WHAT TO WORK ON: What is the number of lines in the entries that contain "eine"? Reply with that number only.

PROVIDED RECORDS:

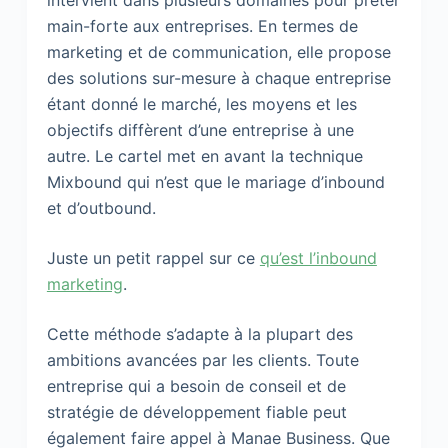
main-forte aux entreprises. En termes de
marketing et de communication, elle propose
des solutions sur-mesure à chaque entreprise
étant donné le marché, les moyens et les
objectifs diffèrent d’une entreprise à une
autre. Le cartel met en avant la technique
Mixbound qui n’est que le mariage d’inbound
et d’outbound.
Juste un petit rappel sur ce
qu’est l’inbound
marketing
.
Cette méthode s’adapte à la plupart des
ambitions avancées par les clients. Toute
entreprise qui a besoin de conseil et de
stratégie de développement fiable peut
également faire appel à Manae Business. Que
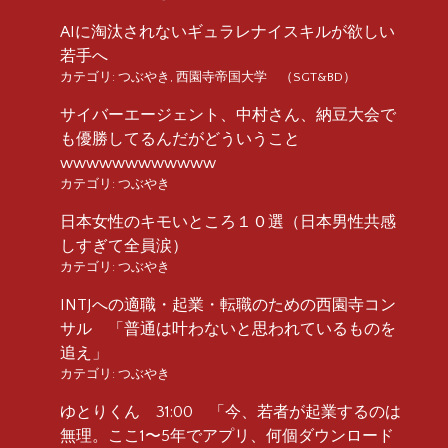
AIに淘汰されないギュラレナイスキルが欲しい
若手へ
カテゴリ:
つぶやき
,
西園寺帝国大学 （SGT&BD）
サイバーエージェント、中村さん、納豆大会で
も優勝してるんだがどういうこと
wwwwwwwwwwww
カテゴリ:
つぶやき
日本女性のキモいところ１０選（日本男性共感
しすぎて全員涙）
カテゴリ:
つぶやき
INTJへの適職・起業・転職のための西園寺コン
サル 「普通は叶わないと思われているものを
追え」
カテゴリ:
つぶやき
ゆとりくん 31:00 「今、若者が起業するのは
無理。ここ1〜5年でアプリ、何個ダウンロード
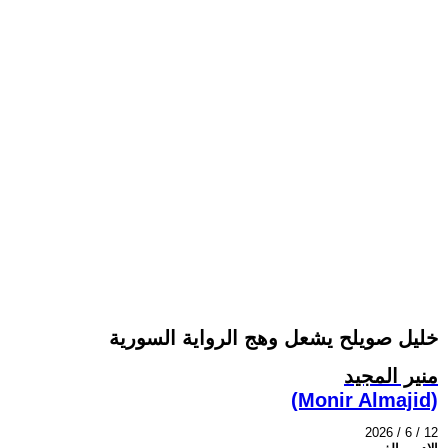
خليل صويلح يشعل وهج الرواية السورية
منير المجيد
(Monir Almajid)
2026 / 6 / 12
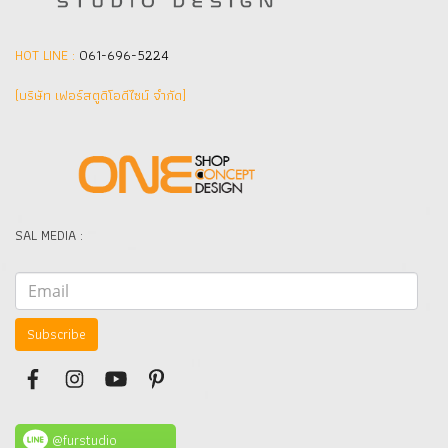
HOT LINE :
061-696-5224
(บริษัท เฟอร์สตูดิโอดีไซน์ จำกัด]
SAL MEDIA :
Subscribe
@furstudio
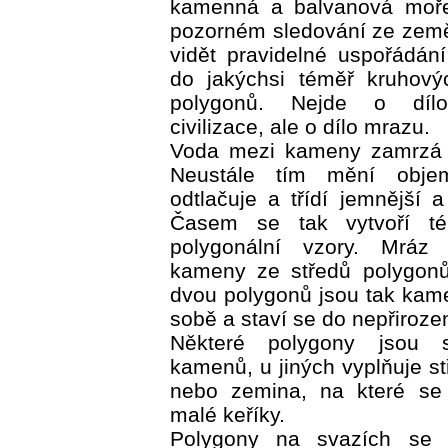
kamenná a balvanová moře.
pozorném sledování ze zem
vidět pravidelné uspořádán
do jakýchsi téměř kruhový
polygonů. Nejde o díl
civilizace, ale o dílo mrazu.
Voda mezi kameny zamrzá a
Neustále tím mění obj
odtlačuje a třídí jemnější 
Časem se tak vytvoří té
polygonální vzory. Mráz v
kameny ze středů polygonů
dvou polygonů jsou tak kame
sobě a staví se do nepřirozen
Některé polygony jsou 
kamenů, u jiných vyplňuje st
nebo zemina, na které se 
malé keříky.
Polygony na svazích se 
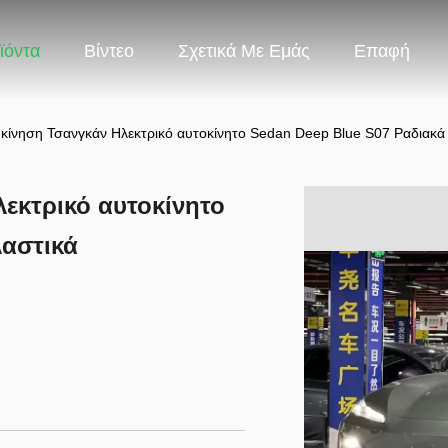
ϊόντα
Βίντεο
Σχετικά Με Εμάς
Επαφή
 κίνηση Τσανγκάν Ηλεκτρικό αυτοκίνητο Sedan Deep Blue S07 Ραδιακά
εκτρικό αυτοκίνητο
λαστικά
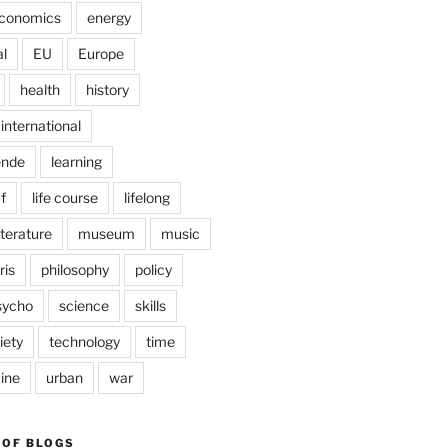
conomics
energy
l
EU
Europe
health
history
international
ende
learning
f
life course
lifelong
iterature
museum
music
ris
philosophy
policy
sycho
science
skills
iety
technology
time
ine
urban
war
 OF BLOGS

==

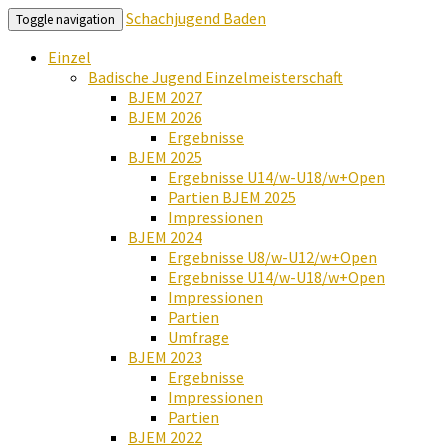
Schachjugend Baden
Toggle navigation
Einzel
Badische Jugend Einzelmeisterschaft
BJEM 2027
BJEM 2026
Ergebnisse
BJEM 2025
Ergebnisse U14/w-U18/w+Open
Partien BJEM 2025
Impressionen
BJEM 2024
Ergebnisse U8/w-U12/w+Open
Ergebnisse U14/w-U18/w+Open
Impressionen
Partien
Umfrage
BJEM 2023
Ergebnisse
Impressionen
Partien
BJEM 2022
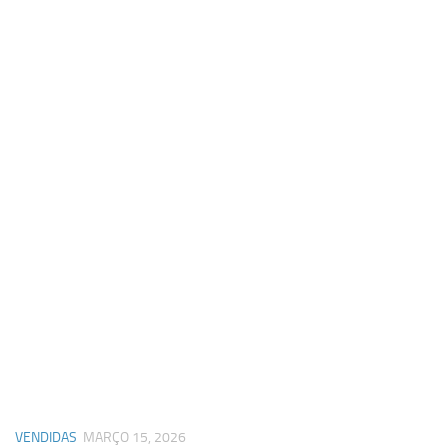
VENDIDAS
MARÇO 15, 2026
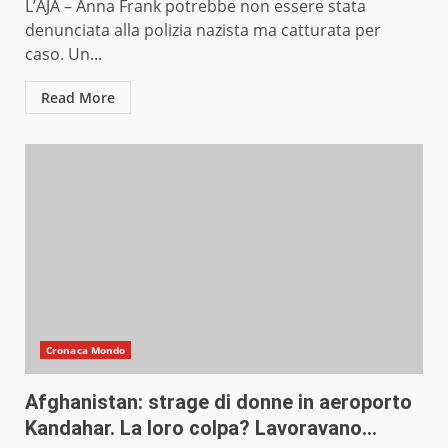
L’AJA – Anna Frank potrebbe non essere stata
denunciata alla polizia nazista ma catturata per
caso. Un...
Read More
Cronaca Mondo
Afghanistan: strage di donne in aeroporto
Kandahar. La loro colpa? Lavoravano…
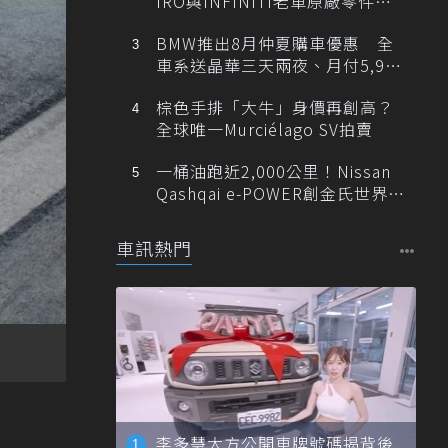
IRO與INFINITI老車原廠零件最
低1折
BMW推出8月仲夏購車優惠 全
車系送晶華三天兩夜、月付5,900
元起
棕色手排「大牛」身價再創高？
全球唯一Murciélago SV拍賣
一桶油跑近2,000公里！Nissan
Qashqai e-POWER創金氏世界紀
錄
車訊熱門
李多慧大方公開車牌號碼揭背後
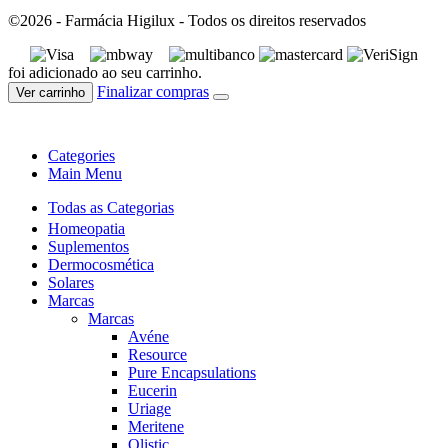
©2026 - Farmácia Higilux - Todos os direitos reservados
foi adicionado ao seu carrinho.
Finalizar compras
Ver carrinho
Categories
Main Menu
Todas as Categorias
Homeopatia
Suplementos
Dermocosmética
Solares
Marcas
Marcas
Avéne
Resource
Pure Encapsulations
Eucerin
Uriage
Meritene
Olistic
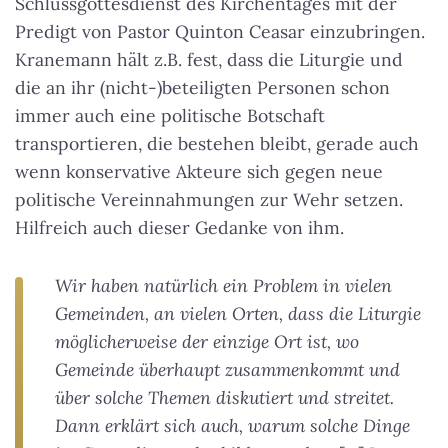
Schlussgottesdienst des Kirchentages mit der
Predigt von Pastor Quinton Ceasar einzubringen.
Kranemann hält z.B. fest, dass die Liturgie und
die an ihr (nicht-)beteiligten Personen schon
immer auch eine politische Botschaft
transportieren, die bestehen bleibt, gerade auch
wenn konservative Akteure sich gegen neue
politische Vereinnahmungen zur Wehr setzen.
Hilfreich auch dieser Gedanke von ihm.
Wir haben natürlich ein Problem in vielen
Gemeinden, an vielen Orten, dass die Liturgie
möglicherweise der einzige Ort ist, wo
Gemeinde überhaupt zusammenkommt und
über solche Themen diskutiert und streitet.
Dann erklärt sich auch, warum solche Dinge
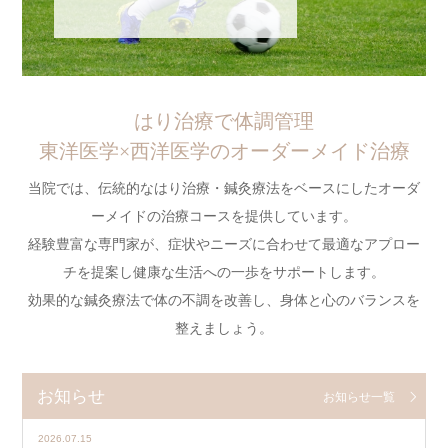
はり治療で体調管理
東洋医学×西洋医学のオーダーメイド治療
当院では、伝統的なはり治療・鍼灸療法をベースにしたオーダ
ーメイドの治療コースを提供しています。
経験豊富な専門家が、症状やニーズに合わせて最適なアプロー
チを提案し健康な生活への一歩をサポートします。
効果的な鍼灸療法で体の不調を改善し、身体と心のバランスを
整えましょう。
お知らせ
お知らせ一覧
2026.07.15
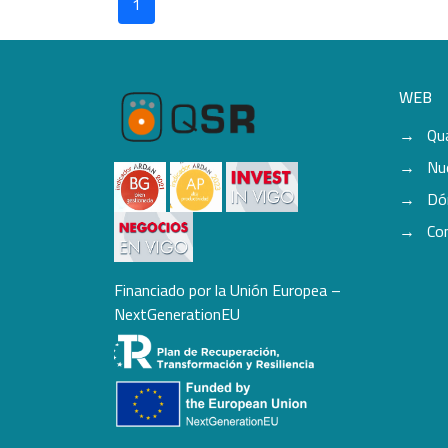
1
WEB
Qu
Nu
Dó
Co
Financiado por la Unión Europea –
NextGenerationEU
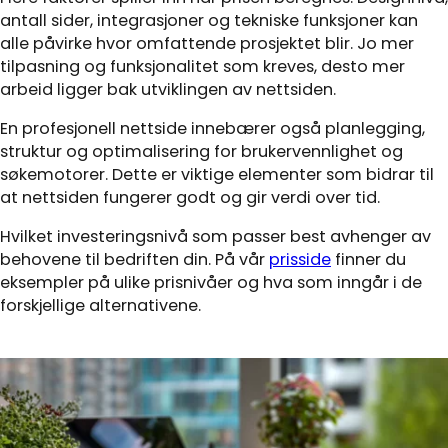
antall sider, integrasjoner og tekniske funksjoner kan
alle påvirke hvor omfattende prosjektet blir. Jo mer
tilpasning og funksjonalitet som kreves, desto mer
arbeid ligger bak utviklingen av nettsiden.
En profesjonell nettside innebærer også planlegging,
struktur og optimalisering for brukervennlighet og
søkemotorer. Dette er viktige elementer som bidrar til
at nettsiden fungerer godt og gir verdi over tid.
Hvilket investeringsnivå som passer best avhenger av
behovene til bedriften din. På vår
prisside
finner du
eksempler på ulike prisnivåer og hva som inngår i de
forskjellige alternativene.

--

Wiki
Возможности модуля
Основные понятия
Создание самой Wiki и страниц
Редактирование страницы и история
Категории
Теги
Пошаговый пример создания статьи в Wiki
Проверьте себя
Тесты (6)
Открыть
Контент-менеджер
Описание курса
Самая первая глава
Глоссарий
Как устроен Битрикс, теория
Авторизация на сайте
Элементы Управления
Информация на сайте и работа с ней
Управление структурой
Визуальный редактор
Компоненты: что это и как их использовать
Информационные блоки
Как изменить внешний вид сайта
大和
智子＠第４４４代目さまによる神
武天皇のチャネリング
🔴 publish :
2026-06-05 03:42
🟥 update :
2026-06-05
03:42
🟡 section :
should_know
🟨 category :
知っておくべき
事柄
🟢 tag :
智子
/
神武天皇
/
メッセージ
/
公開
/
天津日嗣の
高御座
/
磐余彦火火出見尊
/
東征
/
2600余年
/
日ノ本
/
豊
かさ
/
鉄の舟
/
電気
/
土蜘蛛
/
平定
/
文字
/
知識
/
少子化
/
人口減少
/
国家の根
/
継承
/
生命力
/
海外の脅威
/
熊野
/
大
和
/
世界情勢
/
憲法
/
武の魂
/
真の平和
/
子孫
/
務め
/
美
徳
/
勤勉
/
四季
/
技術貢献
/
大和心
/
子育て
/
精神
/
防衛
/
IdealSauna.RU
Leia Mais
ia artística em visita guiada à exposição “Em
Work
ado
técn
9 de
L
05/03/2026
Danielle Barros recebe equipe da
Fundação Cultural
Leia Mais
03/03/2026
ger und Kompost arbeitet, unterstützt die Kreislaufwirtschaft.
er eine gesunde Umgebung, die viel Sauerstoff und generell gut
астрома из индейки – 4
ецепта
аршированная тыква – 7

EXERCISE OUTPUT: 2